> **What to produce**: Write out exactly the lines from the first line of the records below through the line that contains "Rendered at 2000 by 1125 pixels.", and stop there.

> **Document layout analysis data**:

____

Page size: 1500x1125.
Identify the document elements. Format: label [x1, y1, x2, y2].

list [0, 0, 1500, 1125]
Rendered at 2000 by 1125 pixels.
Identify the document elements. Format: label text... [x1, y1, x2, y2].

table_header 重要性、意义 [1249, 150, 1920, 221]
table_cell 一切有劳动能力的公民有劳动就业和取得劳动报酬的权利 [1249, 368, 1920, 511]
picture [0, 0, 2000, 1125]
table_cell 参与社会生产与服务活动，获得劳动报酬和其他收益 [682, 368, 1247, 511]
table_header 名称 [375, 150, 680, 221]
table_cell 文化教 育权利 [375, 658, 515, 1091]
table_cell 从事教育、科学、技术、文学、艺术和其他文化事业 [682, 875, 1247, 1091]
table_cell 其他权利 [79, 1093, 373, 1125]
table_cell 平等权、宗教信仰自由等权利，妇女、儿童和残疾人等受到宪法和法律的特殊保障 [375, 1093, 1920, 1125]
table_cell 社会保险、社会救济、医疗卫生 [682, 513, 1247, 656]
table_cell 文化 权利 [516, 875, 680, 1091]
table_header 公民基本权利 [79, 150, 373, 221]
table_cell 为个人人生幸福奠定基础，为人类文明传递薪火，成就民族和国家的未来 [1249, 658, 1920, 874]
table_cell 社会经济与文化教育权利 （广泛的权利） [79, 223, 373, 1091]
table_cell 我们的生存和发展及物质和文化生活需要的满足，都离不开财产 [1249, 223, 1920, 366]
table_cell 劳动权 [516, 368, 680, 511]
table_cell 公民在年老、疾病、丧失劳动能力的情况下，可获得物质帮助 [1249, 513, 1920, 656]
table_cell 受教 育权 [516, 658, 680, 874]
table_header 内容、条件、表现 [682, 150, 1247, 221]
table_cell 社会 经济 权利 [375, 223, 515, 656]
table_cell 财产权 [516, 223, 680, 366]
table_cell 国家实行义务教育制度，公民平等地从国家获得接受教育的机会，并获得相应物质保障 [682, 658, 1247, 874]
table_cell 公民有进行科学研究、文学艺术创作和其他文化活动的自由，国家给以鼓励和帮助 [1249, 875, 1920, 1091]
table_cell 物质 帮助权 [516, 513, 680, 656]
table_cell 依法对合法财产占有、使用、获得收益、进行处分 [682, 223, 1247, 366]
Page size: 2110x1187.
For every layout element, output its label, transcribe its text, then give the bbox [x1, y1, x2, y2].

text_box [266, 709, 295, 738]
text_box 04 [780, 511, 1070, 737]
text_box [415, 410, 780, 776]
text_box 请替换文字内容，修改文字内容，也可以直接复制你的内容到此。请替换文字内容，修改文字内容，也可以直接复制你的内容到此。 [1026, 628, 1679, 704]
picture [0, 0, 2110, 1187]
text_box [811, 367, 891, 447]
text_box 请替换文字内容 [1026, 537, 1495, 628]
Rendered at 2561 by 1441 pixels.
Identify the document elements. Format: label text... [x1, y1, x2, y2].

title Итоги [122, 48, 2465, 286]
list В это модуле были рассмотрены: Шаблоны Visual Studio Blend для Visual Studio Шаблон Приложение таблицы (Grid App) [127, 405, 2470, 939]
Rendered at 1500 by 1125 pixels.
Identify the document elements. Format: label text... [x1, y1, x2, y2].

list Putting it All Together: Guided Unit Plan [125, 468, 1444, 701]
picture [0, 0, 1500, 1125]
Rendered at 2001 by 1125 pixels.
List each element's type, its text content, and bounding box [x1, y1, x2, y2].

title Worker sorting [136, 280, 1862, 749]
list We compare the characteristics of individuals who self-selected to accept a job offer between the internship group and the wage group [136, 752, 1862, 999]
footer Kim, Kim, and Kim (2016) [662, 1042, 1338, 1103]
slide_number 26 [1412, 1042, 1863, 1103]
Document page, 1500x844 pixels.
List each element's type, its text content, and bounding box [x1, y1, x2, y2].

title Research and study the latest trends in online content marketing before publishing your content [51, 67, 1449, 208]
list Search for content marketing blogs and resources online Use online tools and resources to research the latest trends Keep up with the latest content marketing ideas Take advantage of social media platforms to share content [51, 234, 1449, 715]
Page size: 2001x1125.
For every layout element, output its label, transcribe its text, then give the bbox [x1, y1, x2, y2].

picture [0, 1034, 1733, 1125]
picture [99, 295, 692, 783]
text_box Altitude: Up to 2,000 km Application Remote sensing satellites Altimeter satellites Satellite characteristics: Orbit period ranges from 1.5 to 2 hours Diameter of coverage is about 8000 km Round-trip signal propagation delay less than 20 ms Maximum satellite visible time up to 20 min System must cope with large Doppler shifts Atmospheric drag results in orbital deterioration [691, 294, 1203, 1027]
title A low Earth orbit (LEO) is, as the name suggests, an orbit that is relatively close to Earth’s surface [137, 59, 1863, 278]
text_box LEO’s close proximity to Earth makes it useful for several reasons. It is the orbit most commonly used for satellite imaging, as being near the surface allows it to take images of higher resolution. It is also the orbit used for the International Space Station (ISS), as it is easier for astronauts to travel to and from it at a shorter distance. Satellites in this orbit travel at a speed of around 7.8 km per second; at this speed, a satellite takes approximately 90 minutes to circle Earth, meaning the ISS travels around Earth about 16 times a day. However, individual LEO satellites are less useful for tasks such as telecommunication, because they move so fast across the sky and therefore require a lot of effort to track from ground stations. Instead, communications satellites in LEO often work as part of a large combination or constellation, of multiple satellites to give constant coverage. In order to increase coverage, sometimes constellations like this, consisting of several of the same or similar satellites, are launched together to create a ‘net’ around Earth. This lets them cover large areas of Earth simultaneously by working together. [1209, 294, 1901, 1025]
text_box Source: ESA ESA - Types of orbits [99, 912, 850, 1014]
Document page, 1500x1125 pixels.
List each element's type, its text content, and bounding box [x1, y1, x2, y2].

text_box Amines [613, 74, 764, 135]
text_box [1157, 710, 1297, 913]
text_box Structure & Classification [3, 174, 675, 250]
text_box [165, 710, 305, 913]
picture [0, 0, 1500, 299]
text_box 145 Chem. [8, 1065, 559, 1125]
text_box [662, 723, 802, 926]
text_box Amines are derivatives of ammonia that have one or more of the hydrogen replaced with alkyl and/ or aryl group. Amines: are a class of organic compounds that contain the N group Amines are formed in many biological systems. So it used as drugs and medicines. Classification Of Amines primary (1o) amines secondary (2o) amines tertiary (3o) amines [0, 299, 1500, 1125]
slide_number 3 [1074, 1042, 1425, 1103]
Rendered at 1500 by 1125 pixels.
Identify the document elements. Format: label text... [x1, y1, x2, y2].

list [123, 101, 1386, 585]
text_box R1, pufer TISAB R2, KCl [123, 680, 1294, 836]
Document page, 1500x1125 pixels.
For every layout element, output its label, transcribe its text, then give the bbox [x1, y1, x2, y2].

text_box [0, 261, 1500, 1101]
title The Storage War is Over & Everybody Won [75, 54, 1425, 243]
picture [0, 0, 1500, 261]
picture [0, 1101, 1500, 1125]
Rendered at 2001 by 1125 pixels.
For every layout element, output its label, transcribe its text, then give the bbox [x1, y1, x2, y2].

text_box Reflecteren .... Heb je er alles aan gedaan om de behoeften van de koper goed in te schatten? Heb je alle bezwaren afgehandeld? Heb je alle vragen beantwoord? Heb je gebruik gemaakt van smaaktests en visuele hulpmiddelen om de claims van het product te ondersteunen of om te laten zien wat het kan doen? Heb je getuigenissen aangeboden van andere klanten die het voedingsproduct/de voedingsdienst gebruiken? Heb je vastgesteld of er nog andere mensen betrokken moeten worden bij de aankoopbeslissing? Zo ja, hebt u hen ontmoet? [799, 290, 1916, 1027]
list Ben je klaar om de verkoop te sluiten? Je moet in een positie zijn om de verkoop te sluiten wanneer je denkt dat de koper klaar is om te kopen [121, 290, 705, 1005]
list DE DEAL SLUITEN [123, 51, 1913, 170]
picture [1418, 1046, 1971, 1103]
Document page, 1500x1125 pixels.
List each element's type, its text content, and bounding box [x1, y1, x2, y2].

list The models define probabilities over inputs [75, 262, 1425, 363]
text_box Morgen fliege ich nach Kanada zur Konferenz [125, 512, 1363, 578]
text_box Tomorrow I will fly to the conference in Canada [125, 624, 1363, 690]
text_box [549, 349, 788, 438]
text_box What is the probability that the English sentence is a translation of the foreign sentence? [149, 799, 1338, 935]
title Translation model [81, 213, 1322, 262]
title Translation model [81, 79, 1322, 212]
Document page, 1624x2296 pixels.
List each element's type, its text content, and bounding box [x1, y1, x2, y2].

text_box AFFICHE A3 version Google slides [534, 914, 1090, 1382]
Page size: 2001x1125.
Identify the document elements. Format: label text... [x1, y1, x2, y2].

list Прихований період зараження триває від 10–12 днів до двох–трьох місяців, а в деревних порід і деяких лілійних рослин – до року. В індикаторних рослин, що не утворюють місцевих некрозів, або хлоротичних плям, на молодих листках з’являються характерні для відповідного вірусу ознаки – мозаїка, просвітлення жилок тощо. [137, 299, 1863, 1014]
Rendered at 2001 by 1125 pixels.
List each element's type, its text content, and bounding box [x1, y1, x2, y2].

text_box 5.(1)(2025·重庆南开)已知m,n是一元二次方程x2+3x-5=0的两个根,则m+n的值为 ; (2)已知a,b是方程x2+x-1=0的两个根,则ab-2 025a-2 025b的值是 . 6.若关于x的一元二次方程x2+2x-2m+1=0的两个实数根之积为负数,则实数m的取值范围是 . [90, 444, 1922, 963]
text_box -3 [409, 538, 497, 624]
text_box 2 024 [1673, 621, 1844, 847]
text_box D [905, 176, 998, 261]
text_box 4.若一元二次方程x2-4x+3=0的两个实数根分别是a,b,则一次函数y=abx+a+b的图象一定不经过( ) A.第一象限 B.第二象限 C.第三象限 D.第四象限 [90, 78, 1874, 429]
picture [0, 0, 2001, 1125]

____

> **Your solution**:
Page size: 1500x1125.
Identify the document elements. Format: label [x1, y1, x2, y2].

list [0, 0, 1500, 1125]
Rendered at 2000 by 1125 pixels.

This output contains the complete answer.